• Exercise goal:
Count the lines in the material that contain the string "kern", matching case exactly, and reply with the number alone.

• Data extract:
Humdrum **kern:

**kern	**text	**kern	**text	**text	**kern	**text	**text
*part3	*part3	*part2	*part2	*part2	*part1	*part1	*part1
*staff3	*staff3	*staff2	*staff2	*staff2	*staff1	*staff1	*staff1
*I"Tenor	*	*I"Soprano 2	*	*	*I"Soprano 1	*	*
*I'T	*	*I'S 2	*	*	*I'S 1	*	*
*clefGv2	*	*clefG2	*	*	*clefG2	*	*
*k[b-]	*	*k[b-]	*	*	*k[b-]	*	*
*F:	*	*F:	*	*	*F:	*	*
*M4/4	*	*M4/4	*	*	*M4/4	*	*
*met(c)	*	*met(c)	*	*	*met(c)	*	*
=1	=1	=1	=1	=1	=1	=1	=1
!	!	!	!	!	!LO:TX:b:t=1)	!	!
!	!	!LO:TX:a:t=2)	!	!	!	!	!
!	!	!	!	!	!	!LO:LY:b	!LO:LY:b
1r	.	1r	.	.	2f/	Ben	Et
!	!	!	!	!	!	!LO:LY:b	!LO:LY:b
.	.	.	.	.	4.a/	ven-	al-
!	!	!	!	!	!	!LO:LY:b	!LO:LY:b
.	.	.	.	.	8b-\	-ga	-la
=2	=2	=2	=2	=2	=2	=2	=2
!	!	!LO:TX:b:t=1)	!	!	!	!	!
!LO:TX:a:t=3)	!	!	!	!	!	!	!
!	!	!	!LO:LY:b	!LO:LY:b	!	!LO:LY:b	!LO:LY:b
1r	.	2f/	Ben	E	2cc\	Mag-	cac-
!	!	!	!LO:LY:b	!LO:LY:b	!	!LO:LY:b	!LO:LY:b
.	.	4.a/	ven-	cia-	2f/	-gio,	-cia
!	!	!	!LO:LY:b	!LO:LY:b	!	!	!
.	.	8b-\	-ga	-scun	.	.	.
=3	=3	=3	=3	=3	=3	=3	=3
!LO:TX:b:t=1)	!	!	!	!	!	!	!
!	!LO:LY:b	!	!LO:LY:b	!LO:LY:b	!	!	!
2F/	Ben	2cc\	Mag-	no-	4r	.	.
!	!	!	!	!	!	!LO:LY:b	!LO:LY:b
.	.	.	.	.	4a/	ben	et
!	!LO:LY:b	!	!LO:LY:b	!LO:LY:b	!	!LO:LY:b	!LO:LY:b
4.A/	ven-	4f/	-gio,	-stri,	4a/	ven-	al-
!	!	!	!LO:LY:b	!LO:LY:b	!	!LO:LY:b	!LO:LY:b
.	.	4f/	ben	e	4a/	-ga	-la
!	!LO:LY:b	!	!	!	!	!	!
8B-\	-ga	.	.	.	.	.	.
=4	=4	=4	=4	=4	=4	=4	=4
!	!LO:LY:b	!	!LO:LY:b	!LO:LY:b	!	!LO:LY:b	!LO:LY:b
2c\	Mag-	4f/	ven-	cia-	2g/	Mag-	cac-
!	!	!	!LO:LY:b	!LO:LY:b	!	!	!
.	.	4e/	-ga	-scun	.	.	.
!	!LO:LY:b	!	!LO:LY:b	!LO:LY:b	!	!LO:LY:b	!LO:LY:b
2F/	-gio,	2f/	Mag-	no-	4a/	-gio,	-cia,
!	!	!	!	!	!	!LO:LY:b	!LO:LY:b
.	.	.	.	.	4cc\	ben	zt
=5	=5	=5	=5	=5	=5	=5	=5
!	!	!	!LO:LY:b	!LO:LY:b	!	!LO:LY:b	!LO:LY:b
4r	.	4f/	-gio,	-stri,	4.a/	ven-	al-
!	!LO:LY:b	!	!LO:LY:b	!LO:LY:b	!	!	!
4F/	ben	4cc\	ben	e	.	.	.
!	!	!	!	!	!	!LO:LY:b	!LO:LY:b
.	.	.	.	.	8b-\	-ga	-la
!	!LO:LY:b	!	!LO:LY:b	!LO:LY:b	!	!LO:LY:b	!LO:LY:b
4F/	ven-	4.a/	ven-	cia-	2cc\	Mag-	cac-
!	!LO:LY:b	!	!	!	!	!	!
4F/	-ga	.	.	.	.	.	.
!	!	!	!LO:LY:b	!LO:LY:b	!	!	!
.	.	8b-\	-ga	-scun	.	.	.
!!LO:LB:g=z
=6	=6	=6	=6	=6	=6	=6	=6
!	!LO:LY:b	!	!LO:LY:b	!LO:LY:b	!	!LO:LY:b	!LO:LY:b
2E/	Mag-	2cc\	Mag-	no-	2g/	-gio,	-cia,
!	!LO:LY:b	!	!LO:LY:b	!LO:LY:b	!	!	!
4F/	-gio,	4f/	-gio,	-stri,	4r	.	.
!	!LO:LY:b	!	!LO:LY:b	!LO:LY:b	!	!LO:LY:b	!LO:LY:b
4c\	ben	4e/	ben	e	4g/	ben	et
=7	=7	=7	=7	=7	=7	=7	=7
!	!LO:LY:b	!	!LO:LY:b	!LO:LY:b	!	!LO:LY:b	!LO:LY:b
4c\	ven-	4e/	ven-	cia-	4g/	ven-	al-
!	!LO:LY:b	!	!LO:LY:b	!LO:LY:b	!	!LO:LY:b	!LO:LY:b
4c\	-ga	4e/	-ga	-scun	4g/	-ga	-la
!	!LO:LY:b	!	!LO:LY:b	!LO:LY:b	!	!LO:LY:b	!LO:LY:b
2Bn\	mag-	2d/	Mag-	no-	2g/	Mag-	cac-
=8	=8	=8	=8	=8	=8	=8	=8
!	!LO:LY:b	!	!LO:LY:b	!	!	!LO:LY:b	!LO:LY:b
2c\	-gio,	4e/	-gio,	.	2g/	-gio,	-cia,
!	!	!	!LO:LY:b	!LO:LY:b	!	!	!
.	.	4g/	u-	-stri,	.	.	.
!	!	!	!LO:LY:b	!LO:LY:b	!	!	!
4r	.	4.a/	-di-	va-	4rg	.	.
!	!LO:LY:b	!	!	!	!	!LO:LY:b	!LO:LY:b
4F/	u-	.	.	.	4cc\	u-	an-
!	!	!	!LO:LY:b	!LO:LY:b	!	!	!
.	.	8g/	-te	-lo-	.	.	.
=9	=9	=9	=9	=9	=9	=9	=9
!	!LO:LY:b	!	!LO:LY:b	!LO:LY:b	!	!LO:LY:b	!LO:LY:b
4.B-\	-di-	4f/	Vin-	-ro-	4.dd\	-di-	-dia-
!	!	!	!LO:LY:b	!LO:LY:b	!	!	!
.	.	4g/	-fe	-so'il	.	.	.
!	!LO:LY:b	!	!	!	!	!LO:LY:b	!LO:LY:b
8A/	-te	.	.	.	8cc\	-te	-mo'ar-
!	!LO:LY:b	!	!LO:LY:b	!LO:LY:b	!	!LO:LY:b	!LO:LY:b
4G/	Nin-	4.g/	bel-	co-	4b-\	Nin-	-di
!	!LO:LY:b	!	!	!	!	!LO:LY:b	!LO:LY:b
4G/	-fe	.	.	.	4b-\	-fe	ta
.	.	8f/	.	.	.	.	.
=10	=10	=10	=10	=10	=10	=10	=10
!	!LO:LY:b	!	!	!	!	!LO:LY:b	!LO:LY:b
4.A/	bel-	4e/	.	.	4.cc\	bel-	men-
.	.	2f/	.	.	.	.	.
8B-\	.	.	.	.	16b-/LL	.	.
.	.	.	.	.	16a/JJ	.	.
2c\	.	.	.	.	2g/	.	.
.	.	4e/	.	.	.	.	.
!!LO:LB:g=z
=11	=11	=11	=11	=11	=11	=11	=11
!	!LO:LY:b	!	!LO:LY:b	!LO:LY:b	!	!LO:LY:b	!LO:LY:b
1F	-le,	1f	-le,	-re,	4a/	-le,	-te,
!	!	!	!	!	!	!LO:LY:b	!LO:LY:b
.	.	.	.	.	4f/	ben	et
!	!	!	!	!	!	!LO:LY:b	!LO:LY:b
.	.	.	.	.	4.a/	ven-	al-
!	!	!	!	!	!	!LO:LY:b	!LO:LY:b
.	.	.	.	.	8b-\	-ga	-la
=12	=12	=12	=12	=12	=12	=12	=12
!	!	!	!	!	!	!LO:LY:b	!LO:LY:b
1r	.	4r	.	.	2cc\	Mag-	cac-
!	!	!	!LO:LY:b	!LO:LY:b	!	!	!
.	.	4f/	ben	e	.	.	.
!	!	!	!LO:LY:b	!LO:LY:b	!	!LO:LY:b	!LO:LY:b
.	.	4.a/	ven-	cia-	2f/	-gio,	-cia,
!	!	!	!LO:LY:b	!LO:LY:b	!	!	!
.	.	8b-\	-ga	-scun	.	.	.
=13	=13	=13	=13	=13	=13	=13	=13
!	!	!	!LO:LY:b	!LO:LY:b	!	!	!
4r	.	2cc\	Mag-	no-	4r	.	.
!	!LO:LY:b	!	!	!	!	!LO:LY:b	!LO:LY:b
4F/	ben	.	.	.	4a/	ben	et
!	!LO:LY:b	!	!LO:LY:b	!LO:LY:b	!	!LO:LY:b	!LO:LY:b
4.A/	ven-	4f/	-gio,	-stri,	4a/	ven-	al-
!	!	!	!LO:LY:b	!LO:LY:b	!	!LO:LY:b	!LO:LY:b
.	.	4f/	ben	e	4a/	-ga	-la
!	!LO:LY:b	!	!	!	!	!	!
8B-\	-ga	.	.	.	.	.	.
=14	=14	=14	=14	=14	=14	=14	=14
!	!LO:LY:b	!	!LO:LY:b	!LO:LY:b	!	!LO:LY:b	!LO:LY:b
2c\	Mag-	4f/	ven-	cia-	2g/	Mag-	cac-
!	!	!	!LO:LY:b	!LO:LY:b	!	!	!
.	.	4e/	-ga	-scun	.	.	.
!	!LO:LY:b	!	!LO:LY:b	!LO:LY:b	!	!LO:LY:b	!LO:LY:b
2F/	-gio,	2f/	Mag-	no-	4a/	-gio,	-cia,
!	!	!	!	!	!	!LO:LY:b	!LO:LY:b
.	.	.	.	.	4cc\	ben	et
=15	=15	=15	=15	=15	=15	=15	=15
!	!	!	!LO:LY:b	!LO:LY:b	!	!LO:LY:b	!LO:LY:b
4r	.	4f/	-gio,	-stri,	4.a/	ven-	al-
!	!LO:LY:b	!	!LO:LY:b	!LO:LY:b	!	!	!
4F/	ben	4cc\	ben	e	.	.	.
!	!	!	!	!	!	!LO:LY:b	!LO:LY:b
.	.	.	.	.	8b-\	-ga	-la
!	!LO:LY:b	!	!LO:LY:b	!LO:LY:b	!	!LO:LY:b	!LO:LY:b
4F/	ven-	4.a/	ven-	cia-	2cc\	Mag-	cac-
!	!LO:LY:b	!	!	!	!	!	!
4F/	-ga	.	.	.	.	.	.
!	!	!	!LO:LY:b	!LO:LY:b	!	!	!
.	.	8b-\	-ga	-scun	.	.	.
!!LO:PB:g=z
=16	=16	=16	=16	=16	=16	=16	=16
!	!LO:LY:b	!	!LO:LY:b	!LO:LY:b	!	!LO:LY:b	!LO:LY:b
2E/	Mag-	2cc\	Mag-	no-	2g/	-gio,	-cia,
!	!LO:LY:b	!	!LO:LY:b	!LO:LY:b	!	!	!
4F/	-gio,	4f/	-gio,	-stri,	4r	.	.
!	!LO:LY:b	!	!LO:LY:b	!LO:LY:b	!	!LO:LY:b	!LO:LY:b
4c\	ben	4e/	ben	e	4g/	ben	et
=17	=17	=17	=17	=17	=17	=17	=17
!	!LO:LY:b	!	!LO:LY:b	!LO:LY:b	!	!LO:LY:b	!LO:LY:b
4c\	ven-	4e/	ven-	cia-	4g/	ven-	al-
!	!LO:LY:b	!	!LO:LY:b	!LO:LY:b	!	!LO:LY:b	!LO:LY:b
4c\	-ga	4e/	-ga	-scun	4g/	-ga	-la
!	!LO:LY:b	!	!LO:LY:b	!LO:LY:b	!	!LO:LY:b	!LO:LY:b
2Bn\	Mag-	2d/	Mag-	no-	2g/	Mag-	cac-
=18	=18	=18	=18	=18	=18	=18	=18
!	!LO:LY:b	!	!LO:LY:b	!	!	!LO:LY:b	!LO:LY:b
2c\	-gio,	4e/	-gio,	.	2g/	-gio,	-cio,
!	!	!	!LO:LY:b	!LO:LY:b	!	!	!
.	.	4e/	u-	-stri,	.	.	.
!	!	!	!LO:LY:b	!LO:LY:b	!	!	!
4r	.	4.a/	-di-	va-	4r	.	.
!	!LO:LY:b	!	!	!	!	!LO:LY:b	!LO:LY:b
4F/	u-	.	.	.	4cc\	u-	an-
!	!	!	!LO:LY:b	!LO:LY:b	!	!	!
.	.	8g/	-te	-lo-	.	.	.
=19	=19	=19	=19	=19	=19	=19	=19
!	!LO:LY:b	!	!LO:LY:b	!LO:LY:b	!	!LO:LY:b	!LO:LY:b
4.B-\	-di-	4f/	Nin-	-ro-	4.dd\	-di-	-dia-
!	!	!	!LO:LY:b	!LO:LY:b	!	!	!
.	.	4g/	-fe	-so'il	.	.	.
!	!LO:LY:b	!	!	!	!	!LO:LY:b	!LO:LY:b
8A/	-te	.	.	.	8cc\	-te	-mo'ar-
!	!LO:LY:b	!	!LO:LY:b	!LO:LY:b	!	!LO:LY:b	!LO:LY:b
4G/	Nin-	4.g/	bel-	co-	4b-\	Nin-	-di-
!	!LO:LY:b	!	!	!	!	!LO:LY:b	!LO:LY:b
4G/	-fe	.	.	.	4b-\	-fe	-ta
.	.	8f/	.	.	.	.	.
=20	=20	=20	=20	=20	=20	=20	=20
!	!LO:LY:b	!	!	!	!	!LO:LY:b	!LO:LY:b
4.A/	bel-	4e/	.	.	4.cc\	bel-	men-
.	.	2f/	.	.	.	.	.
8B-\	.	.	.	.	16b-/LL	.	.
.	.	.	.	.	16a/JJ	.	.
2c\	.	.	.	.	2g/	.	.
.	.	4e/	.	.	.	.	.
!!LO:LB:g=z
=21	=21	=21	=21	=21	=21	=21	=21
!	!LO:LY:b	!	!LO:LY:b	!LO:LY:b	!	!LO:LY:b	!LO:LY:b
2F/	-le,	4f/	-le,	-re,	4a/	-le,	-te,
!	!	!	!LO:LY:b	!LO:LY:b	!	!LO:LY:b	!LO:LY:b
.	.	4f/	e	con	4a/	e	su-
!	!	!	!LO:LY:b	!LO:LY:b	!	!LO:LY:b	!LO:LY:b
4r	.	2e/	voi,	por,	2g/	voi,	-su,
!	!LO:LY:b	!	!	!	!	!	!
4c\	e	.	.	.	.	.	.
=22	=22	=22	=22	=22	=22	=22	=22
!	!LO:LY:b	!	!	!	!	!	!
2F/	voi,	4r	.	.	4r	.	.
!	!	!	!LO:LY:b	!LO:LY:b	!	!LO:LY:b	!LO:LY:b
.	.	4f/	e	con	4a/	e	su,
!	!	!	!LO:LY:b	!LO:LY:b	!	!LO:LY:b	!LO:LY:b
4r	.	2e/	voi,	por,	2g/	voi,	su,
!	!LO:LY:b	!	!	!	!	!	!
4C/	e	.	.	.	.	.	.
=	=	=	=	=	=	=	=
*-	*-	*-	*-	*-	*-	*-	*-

• Result for this exercise:
2